Pitch: A colorful twist on an old pioneer story. The law rides into town in the form of Herchie McGlinn, a woman sheriff (can this even be?! What the hell, it’s my story) She falls for Dora Pridden and the townsfolk run them out of town.
I see a lot of chickens and a few pigs. I like this post! Good stuff.
Kind of generic
Title: Hatchet
Word: Dawn
Charlie wakes on a hay covered barn floor, he wipes his face and finds dried blood under his finger nails.
Pitch: I have none…
Adam — Mine is kind of generic too, but what is cool is how you can take the exact same location and make a totally different story from it. Great choice of words.
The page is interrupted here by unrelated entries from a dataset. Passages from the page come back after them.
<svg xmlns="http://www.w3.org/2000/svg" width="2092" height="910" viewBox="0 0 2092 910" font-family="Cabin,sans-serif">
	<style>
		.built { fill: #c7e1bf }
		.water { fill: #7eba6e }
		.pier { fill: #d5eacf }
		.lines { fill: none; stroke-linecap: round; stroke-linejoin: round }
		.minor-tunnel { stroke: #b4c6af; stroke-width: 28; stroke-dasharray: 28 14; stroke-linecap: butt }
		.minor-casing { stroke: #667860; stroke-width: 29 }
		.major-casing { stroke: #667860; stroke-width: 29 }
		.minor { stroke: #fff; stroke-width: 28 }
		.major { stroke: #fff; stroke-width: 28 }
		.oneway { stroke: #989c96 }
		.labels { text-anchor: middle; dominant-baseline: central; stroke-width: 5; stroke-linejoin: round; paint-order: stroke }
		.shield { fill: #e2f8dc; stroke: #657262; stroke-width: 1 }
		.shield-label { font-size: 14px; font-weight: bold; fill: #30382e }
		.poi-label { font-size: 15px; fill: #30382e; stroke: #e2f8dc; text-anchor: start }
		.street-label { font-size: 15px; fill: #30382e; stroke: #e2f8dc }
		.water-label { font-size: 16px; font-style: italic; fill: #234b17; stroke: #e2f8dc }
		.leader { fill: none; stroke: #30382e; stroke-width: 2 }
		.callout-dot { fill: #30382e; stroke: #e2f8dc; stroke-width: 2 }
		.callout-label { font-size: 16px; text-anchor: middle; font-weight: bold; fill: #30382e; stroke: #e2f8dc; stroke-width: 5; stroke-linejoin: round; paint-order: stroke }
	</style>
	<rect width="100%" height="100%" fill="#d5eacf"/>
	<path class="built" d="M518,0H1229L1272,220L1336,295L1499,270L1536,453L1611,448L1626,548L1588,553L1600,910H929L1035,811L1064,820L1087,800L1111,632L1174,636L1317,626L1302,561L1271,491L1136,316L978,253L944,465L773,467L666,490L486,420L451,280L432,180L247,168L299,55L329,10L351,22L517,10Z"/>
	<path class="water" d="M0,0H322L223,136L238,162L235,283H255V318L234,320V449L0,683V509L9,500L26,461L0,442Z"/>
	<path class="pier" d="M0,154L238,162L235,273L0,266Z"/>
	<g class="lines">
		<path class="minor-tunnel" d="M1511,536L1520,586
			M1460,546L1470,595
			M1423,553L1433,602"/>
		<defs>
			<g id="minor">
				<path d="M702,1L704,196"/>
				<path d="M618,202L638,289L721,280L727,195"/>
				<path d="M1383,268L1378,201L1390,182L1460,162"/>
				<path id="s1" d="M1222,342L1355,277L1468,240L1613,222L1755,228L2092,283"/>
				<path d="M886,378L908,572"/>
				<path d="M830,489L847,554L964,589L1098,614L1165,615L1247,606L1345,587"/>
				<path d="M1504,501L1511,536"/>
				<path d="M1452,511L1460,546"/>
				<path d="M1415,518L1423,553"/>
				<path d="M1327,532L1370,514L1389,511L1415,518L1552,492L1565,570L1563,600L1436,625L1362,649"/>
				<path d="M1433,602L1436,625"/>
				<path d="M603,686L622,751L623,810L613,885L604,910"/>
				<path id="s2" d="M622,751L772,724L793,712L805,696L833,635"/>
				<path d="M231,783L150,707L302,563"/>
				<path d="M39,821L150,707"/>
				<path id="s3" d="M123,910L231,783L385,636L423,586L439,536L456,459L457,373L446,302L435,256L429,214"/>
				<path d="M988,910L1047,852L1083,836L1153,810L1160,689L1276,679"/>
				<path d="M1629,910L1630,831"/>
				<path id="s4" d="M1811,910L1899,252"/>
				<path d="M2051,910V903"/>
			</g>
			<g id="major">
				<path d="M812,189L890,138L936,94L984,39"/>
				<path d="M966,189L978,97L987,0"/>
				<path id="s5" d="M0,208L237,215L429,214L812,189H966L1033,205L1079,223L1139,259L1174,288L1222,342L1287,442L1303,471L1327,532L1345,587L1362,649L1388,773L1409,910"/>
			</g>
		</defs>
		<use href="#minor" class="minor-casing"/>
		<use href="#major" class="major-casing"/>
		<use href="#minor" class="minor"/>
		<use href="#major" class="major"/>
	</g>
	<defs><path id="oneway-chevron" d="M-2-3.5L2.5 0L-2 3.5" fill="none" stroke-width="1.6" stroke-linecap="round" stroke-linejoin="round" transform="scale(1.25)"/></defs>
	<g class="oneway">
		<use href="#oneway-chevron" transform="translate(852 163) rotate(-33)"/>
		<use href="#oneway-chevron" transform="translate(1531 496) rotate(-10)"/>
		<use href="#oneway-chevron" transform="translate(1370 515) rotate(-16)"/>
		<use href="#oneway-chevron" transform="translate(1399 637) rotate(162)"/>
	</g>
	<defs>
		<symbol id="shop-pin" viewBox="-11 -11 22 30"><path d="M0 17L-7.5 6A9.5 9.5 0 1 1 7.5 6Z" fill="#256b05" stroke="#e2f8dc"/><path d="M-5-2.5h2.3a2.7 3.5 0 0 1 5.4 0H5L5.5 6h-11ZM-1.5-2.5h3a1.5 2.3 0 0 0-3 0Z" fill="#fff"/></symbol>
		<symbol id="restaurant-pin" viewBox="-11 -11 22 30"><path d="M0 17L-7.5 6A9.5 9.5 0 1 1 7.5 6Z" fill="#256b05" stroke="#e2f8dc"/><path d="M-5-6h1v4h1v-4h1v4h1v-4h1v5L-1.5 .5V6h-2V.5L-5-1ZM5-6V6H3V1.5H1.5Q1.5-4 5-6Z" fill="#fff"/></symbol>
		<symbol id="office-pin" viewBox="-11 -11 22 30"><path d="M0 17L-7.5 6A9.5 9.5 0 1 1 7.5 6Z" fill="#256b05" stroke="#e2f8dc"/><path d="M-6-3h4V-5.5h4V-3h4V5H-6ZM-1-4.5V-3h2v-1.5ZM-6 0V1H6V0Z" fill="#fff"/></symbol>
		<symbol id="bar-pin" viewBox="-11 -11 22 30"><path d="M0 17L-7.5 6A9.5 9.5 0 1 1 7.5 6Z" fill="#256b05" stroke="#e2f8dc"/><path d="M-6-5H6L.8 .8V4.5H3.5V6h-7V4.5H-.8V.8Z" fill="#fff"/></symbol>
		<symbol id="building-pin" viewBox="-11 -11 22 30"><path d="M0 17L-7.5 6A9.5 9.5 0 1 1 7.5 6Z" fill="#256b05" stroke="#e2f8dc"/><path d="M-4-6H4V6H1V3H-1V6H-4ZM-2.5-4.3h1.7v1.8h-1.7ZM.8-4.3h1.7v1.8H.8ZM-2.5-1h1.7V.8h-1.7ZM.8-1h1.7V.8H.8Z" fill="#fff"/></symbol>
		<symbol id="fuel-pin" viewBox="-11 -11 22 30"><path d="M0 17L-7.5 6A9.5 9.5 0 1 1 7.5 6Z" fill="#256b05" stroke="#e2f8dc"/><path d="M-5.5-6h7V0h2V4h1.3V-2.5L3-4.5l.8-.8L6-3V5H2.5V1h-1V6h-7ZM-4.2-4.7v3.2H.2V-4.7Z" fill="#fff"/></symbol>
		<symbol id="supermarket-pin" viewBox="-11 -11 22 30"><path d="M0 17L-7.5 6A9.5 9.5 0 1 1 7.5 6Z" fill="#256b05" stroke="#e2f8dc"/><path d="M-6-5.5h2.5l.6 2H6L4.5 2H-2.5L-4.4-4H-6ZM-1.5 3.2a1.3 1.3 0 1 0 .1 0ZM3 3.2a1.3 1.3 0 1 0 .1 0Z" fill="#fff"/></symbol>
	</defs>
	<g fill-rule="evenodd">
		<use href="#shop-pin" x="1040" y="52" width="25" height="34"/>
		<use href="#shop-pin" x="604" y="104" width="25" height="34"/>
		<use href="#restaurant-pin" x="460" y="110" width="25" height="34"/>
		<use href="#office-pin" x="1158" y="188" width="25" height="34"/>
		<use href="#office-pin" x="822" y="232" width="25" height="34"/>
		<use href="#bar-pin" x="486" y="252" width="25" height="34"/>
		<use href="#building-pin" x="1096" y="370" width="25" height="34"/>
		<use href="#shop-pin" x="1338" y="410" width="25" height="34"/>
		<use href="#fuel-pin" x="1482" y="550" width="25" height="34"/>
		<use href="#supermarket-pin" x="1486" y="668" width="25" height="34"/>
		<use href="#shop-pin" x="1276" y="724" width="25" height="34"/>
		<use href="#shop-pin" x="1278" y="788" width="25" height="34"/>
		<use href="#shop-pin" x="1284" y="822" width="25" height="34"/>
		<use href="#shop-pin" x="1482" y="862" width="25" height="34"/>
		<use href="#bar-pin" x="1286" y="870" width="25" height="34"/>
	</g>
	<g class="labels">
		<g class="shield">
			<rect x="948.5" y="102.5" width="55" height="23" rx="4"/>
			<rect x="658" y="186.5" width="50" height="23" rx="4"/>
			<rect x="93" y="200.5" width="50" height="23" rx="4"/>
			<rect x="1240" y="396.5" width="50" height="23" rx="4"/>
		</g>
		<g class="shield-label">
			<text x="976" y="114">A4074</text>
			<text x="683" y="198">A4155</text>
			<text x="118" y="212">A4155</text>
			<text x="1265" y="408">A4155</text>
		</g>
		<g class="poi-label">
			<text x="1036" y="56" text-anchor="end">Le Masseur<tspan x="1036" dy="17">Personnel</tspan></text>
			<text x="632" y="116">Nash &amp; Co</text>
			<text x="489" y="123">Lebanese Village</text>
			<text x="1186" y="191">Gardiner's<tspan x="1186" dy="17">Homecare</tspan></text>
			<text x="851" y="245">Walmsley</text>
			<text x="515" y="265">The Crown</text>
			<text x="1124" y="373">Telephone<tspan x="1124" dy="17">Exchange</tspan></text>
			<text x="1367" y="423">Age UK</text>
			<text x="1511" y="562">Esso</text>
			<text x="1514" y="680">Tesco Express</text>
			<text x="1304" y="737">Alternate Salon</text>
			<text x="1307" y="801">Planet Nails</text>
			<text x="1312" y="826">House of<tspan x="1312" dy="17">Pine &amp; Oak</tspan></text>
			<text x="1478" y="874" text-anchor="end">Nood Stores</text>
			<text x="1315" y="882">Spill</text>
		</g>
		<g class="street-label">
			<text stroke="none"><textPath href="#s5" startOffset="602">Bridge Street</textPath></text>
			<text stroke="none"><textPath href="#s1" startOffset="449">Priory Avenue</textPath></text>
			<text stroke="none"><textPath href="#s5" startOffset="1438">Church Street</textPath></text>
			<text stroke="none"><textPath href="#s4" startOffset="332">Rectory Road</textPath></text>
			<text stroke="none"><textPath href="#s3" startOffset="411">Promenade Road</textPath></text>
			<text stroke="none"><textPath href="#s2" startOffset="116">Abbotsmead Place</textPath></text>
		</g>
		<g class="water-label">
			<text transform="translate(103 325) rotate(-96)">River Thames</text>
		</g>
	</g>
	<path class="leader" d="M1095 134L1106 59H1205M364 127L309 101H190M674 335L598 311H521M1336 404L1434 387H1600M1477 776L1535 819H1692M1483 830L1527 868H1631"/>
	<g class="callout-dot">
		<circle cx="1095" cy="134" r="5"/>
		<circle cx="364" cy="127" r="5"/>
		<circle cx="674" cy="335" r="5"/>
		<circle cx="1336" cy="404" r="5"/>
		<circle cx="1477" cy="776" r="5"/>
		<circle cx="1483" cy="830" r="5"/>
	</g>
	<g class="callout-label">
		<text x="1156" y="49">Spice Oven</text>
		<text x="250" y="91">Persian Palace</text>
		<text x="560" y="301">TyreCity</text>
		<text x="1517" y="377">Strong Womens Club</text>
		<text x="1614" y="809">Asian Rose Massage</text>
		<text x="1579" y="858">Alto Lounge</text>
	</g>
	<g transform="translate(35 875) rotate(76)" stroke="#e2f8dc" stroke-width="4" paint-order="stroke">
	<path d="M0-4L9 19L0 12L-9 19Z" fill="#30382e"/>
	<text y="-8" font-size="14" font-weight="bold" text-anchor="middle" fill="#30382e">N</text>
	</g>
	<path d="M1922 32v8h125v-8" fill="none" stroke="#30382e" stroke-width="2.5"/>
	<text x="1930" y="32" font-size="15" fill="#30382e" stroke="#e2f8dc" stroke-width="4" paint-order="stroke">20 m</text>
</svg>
Ellen — Laughing. Good one. Lesbian Western tear-jerker? Great new twist on an old overplayed story.
Jaden! I love this blog. These little tests make me nervous! B/c “I’m an artist and I’m sensitive about my ish”
Jaden,
I’m looking forward to these posts. This is a lot of fun. I actually had all these pictures played out in my head. And then, of course I have to translate it all into words, which is harder. And what you said at the end is very good, also. We must constantly evolve or die. Yeah. We can not stay in one place but move in the stream. I fight it, but I know it’s true.
Haute — Thank you. What is an “ish”?
Ellen — Good! I look forward to you joining. I’ve watched these exercises open up people’s mind in an interesting way. It helps people to throw out ideas to the world and let them go, which is enormously hard for writers to do. It’s fun for me too.